Amid the turmoil surrounding the troubled relationship of Princess Diana to Prince Charles, it was revealed that her friends started to shun the Princess and snub her from events. As a result, she was forced to live a double life amid her doomed marriage.
According to a report by Us Weekly, a 12-part documentary aired over a podcast entitled Fatal Voyage: Diana Case Solved detailed the secret tapes featuring Diana and an old flame, as well as Prince Charles and Camilla Parker-Bowles.
The documentary was borne from the investigation of Colin McLaren, who wrote the book Diana: Case Solved with Dylan Howard, that detailed the private lives of Prince Charles and Princess Diana and provided insight into their doomed relationship.
The secret tapes reportedly threatened to expose the private lives of Princess Diana, Prince Charles, and Camilla Parker-Bowles, which later culminated in the Princess's tell-all interview to BBC.
Both the book and documentary team employed the efforts of retired crime scene detectives, forensic pathologists, and royal insiders and went in-depth into the tragic death of one of the world's most beloved royals at the age of 36 in 1997.
Apart from the sordid details of her unhappy marriage, Diana: Case Solved detailed the double life that the Princess has to lead on and off the cameras.
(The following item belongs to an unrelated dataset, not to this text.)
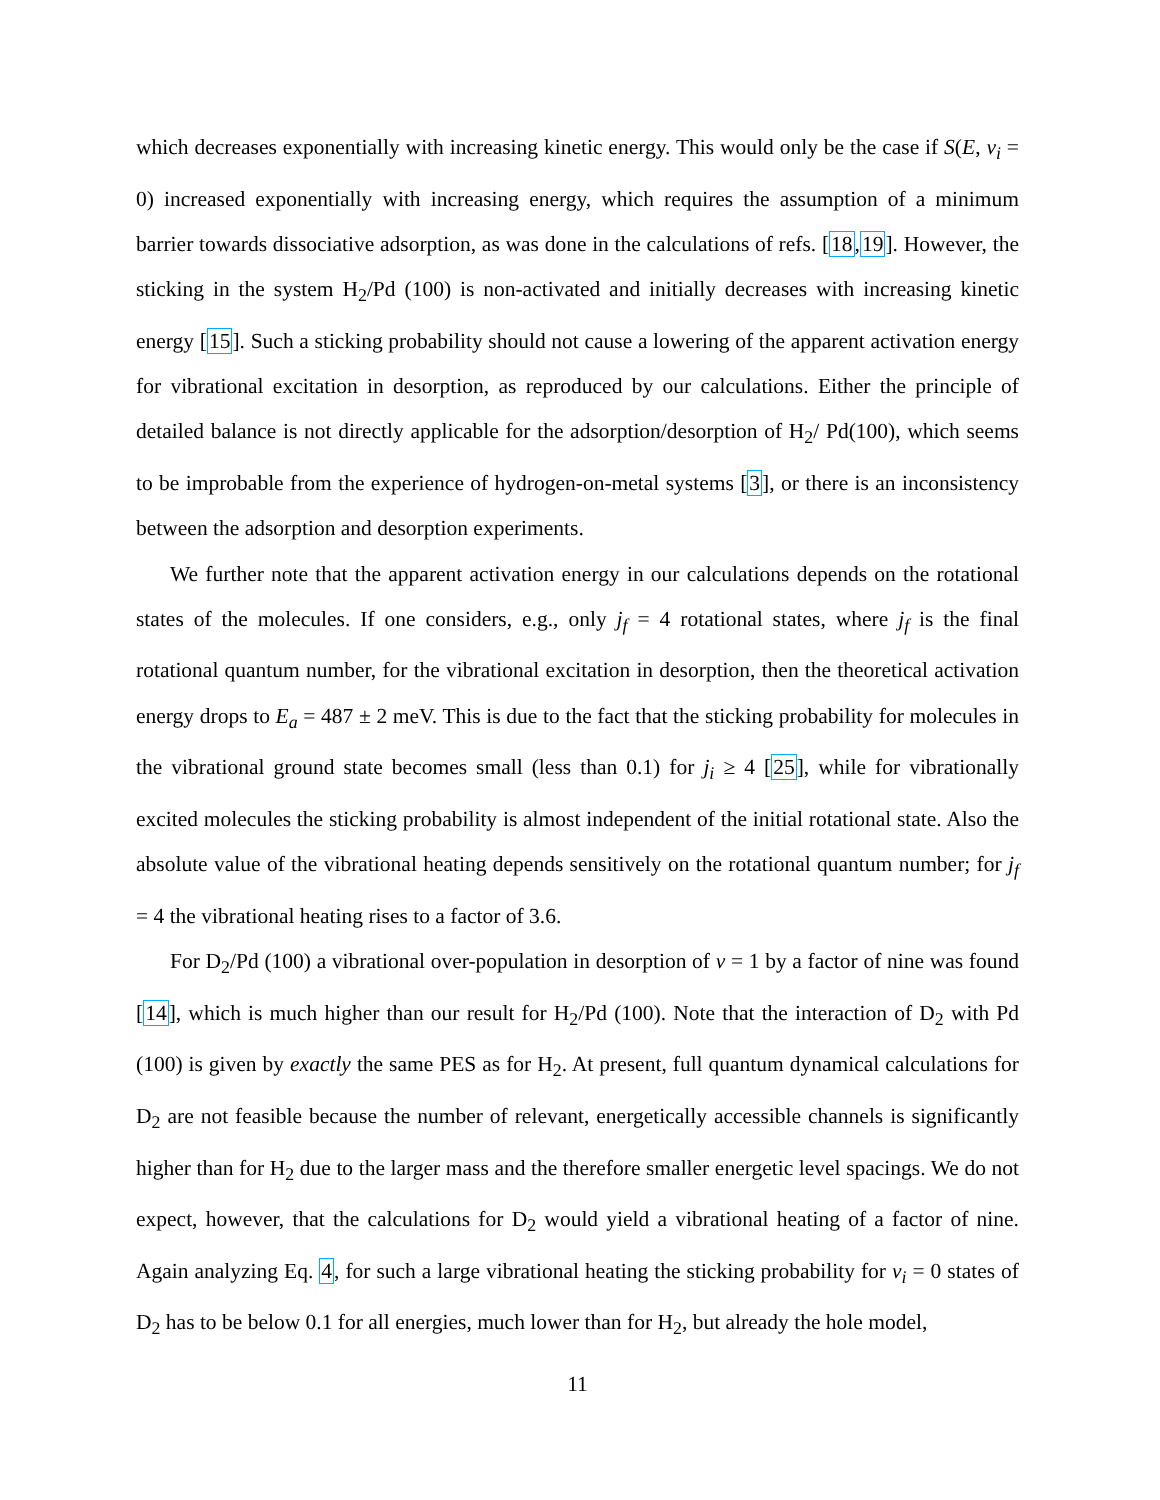which decreases exponentially with increasing kinetic energy. This would only be the case if S(E, ν<sub>i</sub> = 0) increased exponentially with increasing energy, which requires the assumption of a minimum barrier towards dissociative adsorption, as was done in the calculations of refs. [18,19]. However, the sticking in the system H<sub>2</sub>/Pd (100) is non-activated and initially decreases with increasing kinetic energy [15]. Such a sticking probability should not cause a lowering of the apparent activation energy for vibrational excitation in desorption, as reproduced by our calculations. Either the principle of detailed balance is not directly applicable for the adsorption/desorption of H<sub>2</sub>/ Pd(100), which seems to be improbable from the experience of hydrogen-on-metal systems [3], or there is an inconsistency between the adsorption and desorption experiments.
We further note that the apparent activation energy in our calculations depends on the rotational states of the molecules. If one considers, e.g., only j<sub>f</sub> = 4 rotational states, where j<sub>f</sub> is the final rotational quantum number, for the vibrational excitation in desorption, then the theoretical activation energy drops to E<sub>a</sub> = 487 ± 2 meV. This is due to the fact that the sticking probability for molecules in the vibrational ground state becomes small (less than 0.1) for j<sub>i</sub> ≥ 4 [25], while for vibrationally excited molecules the sticking probability is almost independent of the initial rotational state. Also the absolute value of the vibrational heating depends sensitively on the rotational quantum number; for j<sub>f</sub> = 4 the vibrational heating rises to a factor of 3.6.
For D<sub>2</sub>/Pd (100) a vibrational over-population in desorption of ν = 1 by a factor of nine was found [14], which is much higher than our result for H<sub>2</sub>/Pd (100). Note that the interaction of D<sub>2</sub> with Pd (100) is given by exactly the same PES as for H<sub>2</sub>. At present, full quantum dynamical calculations for D<sub>2</sub> are not feasible because the number of relevant, energetically accessible channels is significantly higher than for H<sub>2</sub> due to the larger mass and the therefore smaller energetic level spacings. We do not expect, however, that the calculations for D<sub>2</sub> would yield a vibrational heating of a factor of nine. Again analyzing Eq. 4, for such a large vibrational heating the sticking probability for ν<sub>i</sub> = 0 states of D<sub>2</sub> has to be below 0.1 for all energies, much lower than for H<sub>2</sub>, but already the hole model,
11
It was said that, while she pasted on a smile and performed her royal duties, she suffered in misery as her so-called friends abandoned her. Amid all these, the Princess, reportedly, turned to psychics and alternative healers to ease her loneliness.
Meanwhile, her royal butler Paul Burrell shared that, as Diana became active with her advocacies such as AIDS awareness and the campaign against land mines, the Princess earned the displeasure of big businesses and shady organizations who may have a hand in the industry.
"There were factions around the world who said that Diana was meddling in something she didn't understand because the land mine campaign was worth billions," Burrell said.
Diana: Case Solved delved into the conspiracy theories surrounding Diana's tragic death and revisited the evidence, documents, covert diaries, and recordings that the Princess made herself, which the book described as her way of "logging the Windsors' most intimate secrets and hidden scandals as a desperate kind of insurance policy."
The book, also, called to question whether Diana's death was indeed an accident or was caused by a mysterious unknown party that wanted to silence Diana from speaking out against the establishment.